Jejak Mataram yang Terlupakan

Kamis, 17 September 2009

Oleh M Burhanudin

Panas sinar matahari menerpa deretan Pasar Petanahan di Kabupaten Kebumen, Jawa Tengah, Senin (7/9) siang, itu. Di antara deretan toko kelontong dan pasar swalayan mini terselip bangunan toko-toko tua, yang seolah bercerita tentang jejak masa lalu tempat ini.

Petanahan terletak di jalur alternatif lintas selatan- selatan Jawa Tengah. Melalui jalur ini, pemudik bisa menghindari kemacetan akibat pelintasan KA dan sempitnya jalan di jalur utama selatan.

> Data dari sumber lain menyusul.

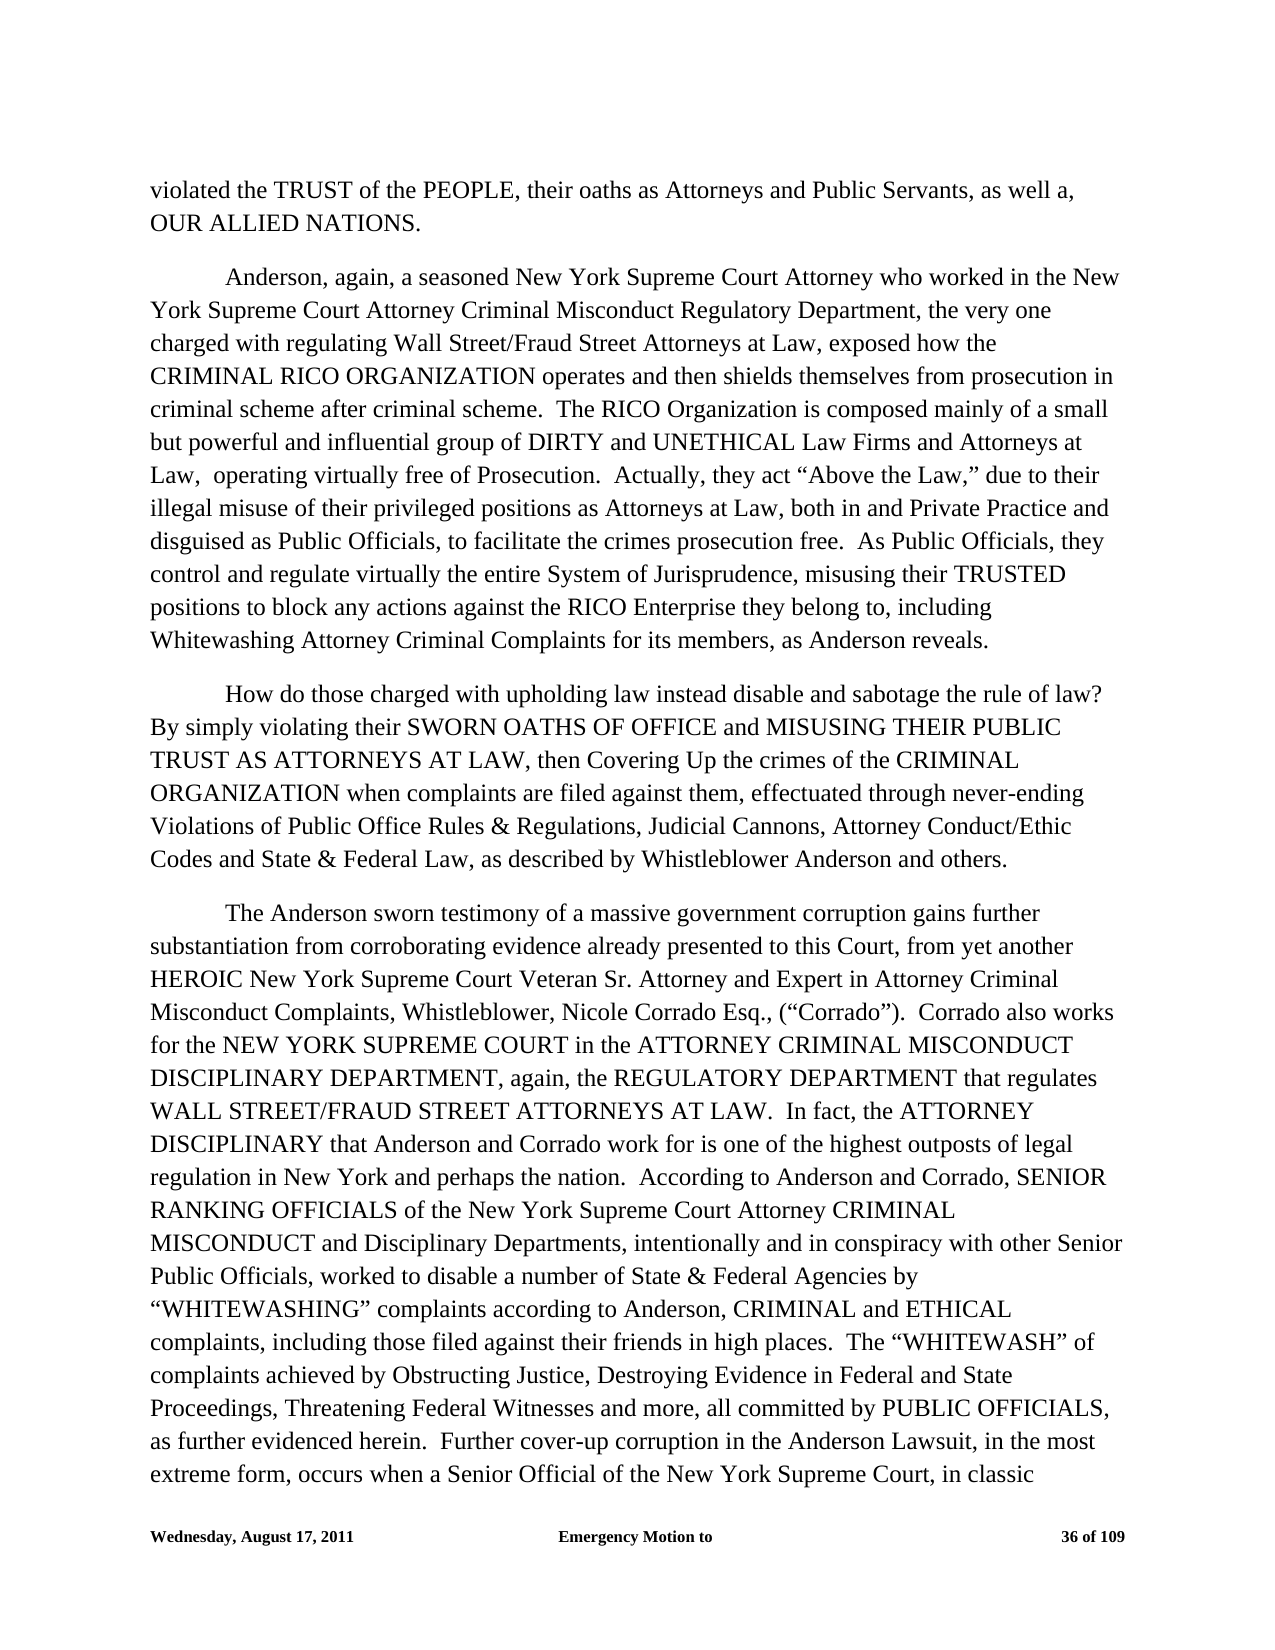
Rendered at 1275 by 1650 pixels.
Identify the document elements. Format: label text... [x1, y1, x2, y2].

Bus-bus jarak jauh jurusan Jakarta-Yogyakarta biasa menggunakan jalur ini untuk menghindari antrean panjang kendaraan di jalur Kebumen-Kutoarjo.

Dari Petanahan, jalur lintas selatan-selatan membentang lurus, melewati kawasan pantai selatan hingga ke Wates, DI Yogyakarta.

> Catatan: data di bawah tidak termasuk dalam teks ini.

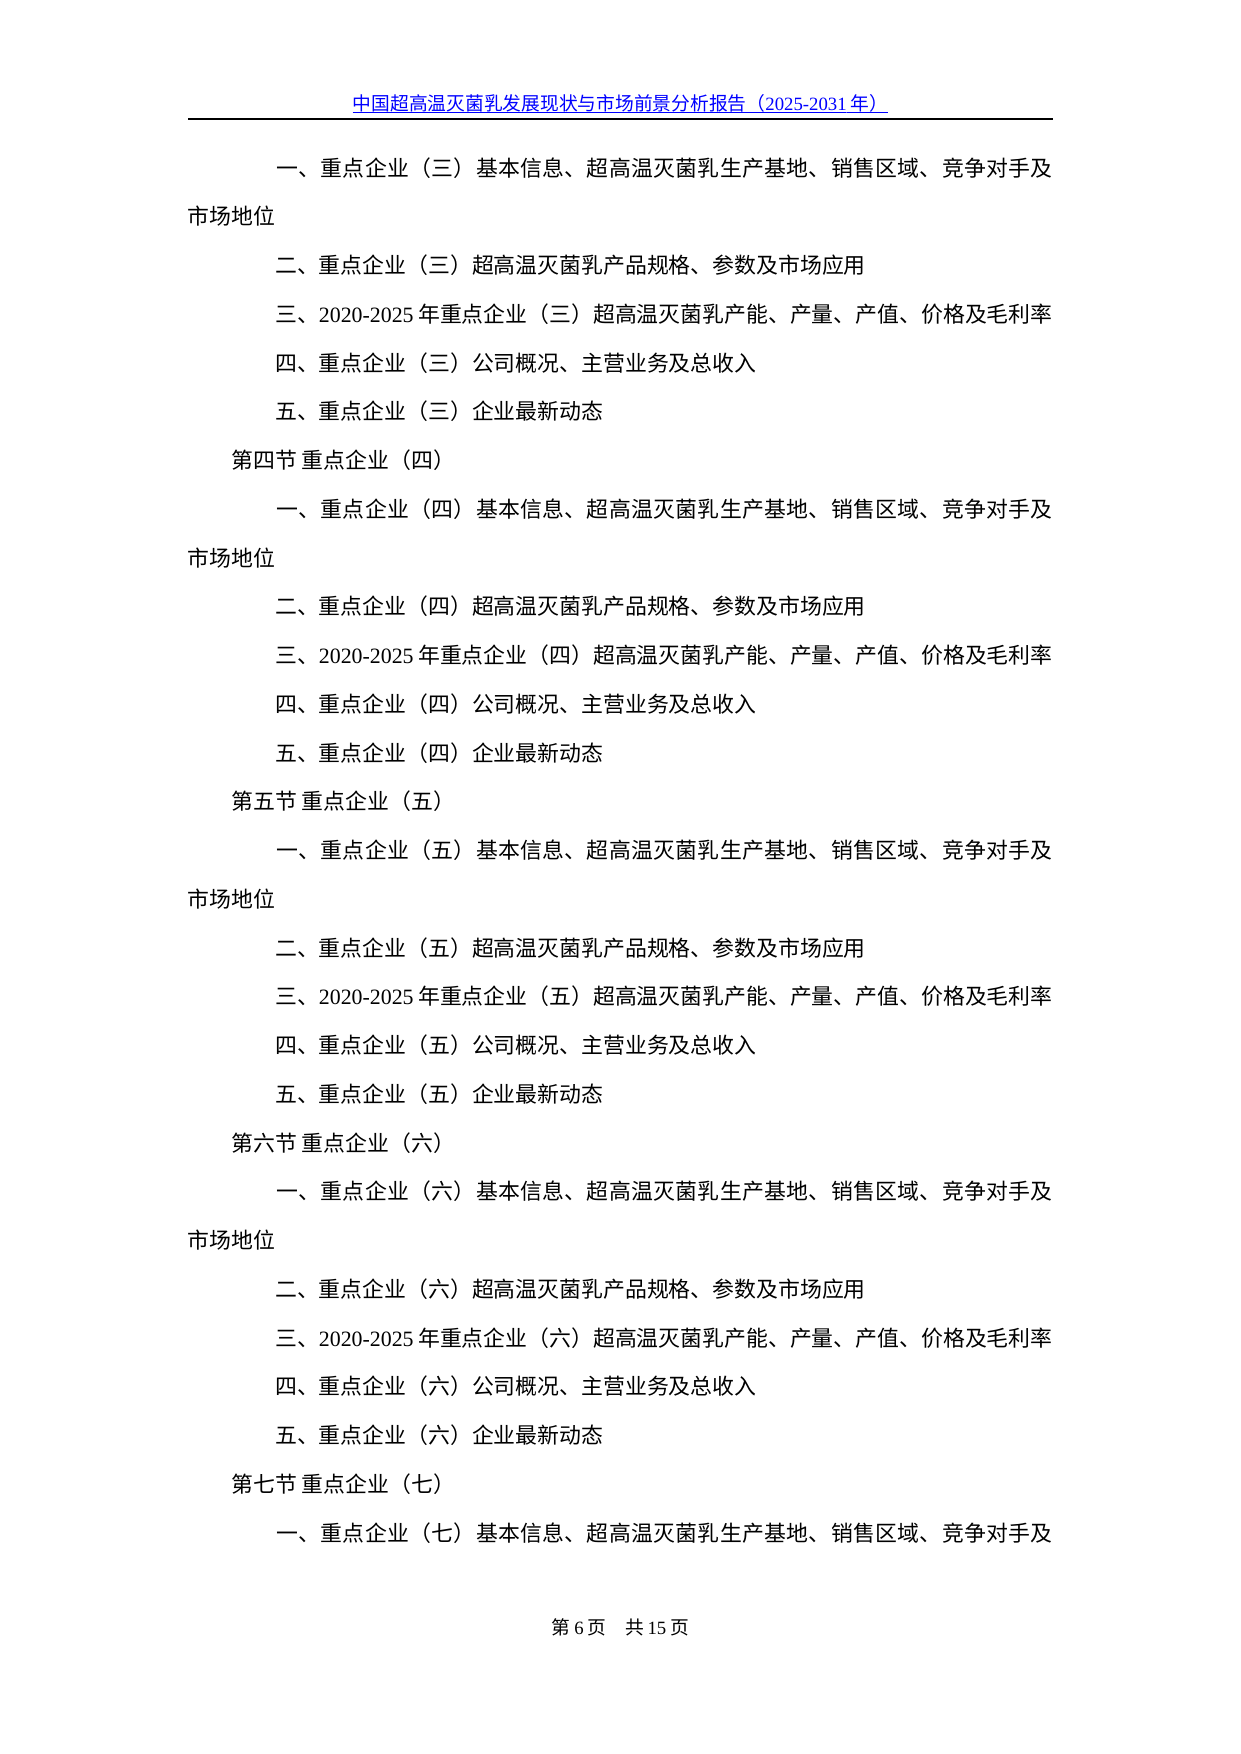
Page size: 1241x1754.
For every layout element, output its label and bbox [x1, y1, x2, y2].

Jalan cukup untuk berpapasan dua bus besar, tetapi sebagian masih berlapis aspal kasar dan bergelombang. Begitu memasuki wilayah DI Yogyakarta, jalan sempit ini menjelma menjadi jalan empat lajur selebar 24 meter beraspal mulus.

Sekilas, tak ada yang istimewa dari pusat ”kota” Petanahan. Namun, tempat ini menyimpan kisah sejarah yang telah terlupakan. ”Pasar Petanahan ini sudah sangat lama, sejak zaman Belanda,” ujar Ahmad Zaenuri (30), pedagang pisau di pasar tersebut.

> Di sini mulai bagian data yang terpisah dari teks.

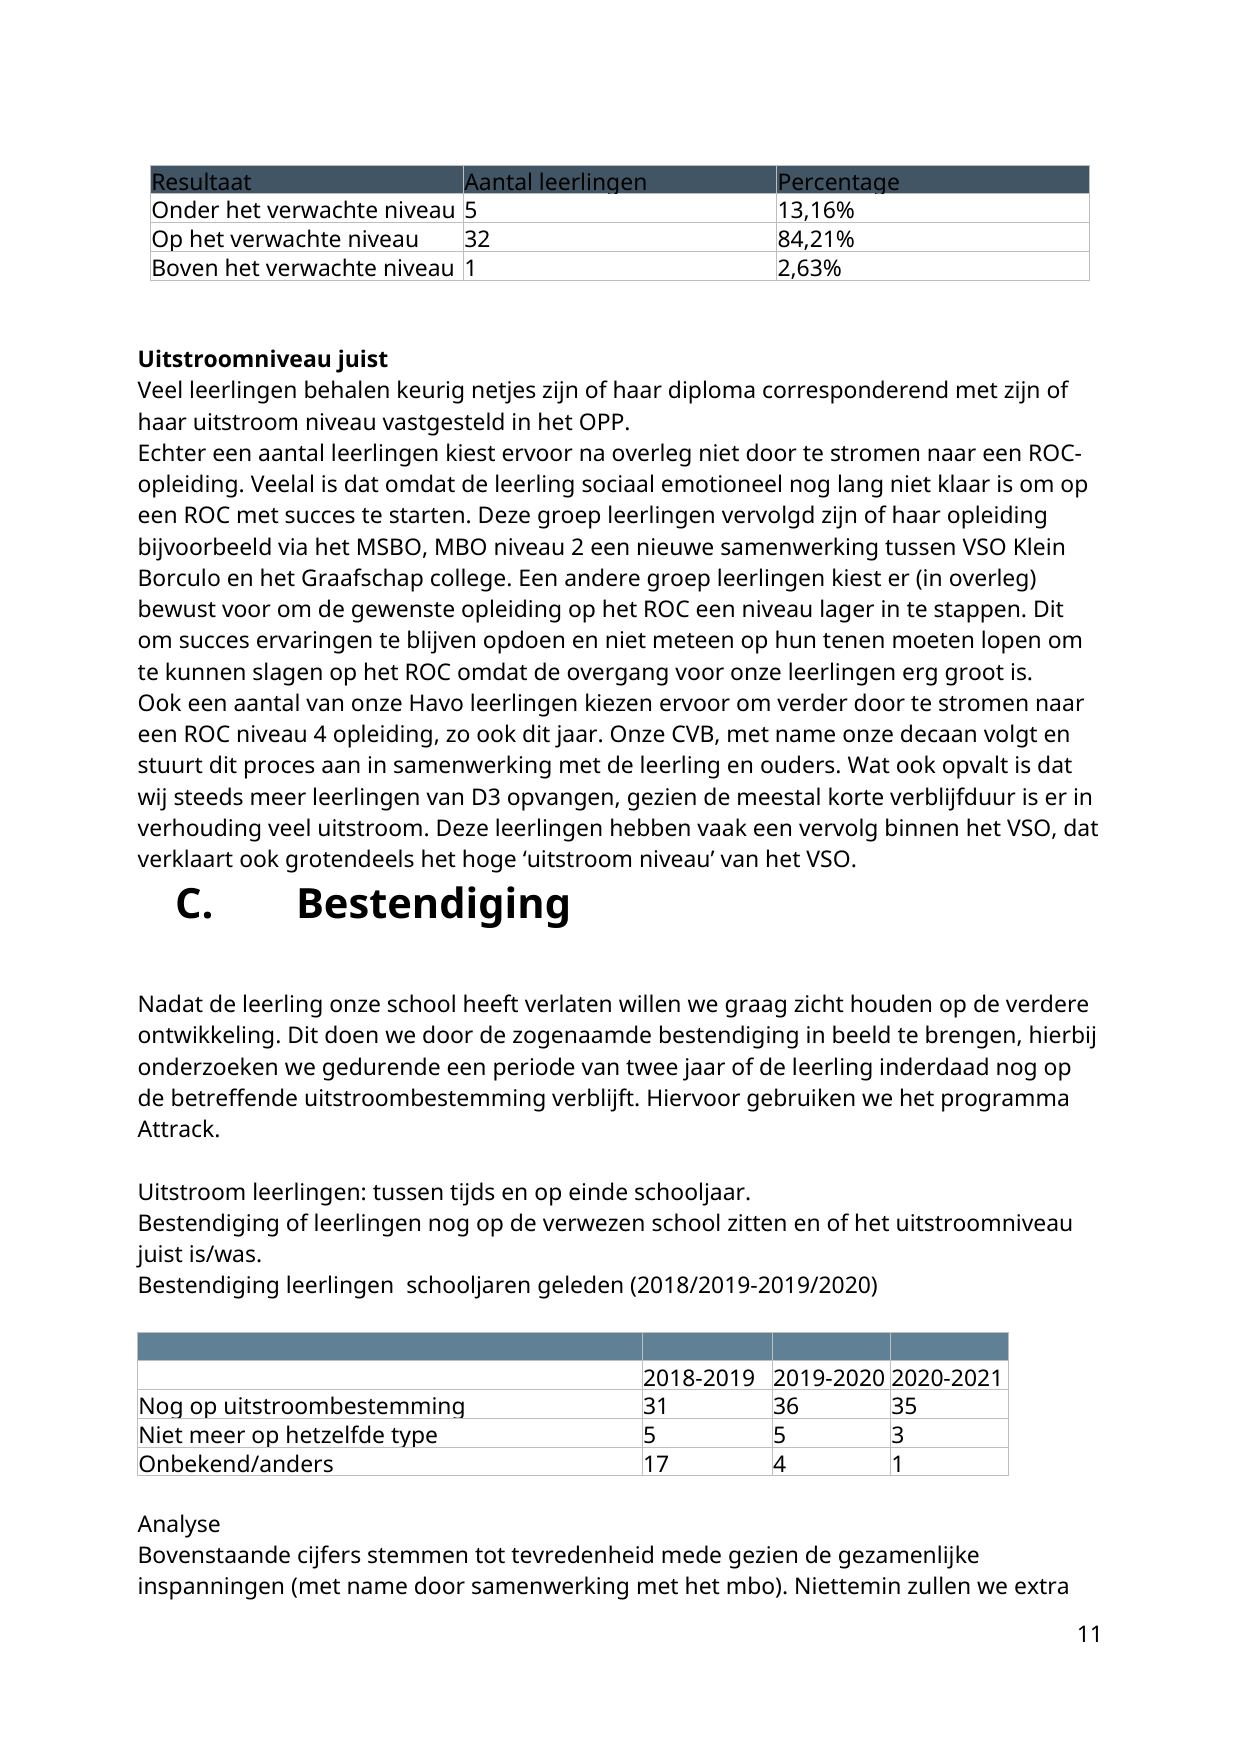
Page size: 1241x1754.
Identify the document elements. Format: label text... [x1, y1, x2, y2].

table_cell Onder het verwachte niveau [151, 194, 463, 222]
text Nadat de leerling onze school heeft verlaten willen we graag zicht houden op de verdere ontwikkeling. Dit doen we door de zogenaamde bestendiging in beeld te brengen, hierbij onderzoeken we gedurende een periode van twee jaar of de leerling inderdaad nog op de betreffende uitstroombestemming verblijft. Hiervoor gebruiken we het programma Attrack. [137, 988, 1103, 1144]
table_cell [138, 1361, 642, 1389]
text Veel leerlingen behalen keurig netjes zijn of haar diploma corresponderend met zijn of haar uitstroom niveau vastgesteld in het OPP. [137, 374, 1103, 437]
table_cell 35 [891, 1390, 1008, 1418]
table_header [138, 1333, 642, 1360]
table_header [643, 1333, 772, 1360]
table_header [891, 1333, 1008, 1360]
table_header Percentage [777, 166, 1089, 193]
table_cell Nog op uitstroombestemming [138, 1390, 642, 1418]
table_cell 1 [891, 1448, 1008, 1475]
text Uitstroom leerlingen: tussen tijds en op einde schooljaar. [137, 1175, 1103, 1207]
text Analyse [137, 1508, 1103, 1539]
table_cell 2018-2019 [643, 1361, 772, 1389]
text Uitstroomniveau juist [137, 343, 1103, 374]
table_cell 13,16% [777, 194, 1089, 222]
table_cell 84,21% [777, 223, 1089, 251]
table_cell Niet meer op hetzelfde type uitstroombestemming [138, 1419, 642, 1447]
table_cell 2,63% [777, 252, 1089, 279]
text Bestendiging leerlingen schooljaren geleden (2018/2019-2019/2020) [137, 1269, 1103, 1300]
table_cell 36 [773, 1390, 890, 1418]
table_cell 2019-2020 [773, 1361, 890, 1389]
table_cell 31 [643, 1390, 772, 1418]
text Echter een aantal leerlingen kiest ervoor na overleg niet door te stromen naar een ROC-opleiding. Veelal is dat omdat de leerling sociaal emotioneel nog lang niet klaar is om op een ROC met succes te starten. Deze groep leerlingen vervolgd zijn of haar opleiding bijvoorbeeld via het MSBO, MBO niveau 2 een nieuwe samenwerking tussen VSO Klein Borculo en het Graafschap college. Een andere groep leerlingen kiest er (in overleg) bewust voor om de gewenste opleiding op het ROC een niveau lager in te stappen. Dit om succes ervaringen te blijven opdoen en niet meteen op hun tenen moeten lopen om te kunnen slagen op het ROC omdat de overgang voor onze leerlingen erg groot is. [137, 437, 1103, 687]
table_cell Op het verwachte niveau [151, 223, 463, 251]
table_header Aantal leerlingen [464, 166, 776, 193]
list Bestendiging [175, 874, 1103, 931]
table_cell Boven het verwachte niveau [151, 252, 463, 279]
table_cell 1 [464, 252, 776, 279]
table_cell 4 [773, 1448, 890, 1475]
table_cell 2020-2021 [891, 1361, 1008, 1389]
table_cell 5 [643, 1419, 772, 1447]
text Bestendiging of leerlingen nog op de verwezen school zitten en of het uitstroomniveau juist is/was. [137, 1207, 1103, 1269]
table_header Resultaat [151, 166, 463, 193]
table_header [773, 1333, 890, 1360]
table_cell 32 [464, 223, 776, 251]
table_cell Onbekend/anders [138, 1448, 642, 1475]
table_cell 3 [891, 1419, 1008, 1447]
table_cell 5 [773, 1419, 890, 1447]
table_cell 17 [643, 1448, 772, 1475]
text Ook een aantal van onze Havo leerlingen kiezen ervoor om verder door te stromen naar een ROC niveau 4 opleiding, zo ook dit jaar. Onze CVB, met name onze decaan volgt en stuurt dit proces aan in samenwerking met de leerling en ouders. Wat ook opvalt is dat wij steeds meer leerlingen van D3 opvangen, gezien de meestal korte verblijfduur is er in verhouding veel uitstroom. Deze leerlingen hebben vaak een vervolg binnen het VSO, dat verklaart ook grotendeels het hoge ‘uitstroom niveau’ van het VSO. [137, 687, 1103, 874]
table_cell 5 [464, 194, 776, 222]
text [137, 1539, 1103, 1601]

Warga Petanahan hampir semuanya tahu bahwa deretan bangunan tua yang bagian depannya difungsikan sebagai toko dan belakang sebagai rumah itu milik orang-orang keturunan bangsawan asal Yogyakarta. ”Warga sini banyak yang leluhurnya dulu orang Yogyakarta. Kalau yang keturunan bangsawan, biasanya punya gelar nganten atau raden,” kata Zaenuri.

Sejarawan Banyumas, Budiono Herusatoto, dalam bukunya Banyumas (2008) mengatakan, para bangsawan asal Yogyakarta itu datang sejak zaman Sultan Agung (1613-1645) dari Mataram Islam hingga masa Perang Diponegoro (1825-1830). Ada di antara mereka yang berstatus sebagai kerabat keraton, abdi dalem, prajurit, hingga orang biasa.

Petanahan sekarang memang berada di jalur alternatif. Namun, jalur ini dulunya justru jalur utama zaman Mataram Islam. Sultan Agung pun melalui jalur ini saat menyerang VOC di Batavia tahun 1629.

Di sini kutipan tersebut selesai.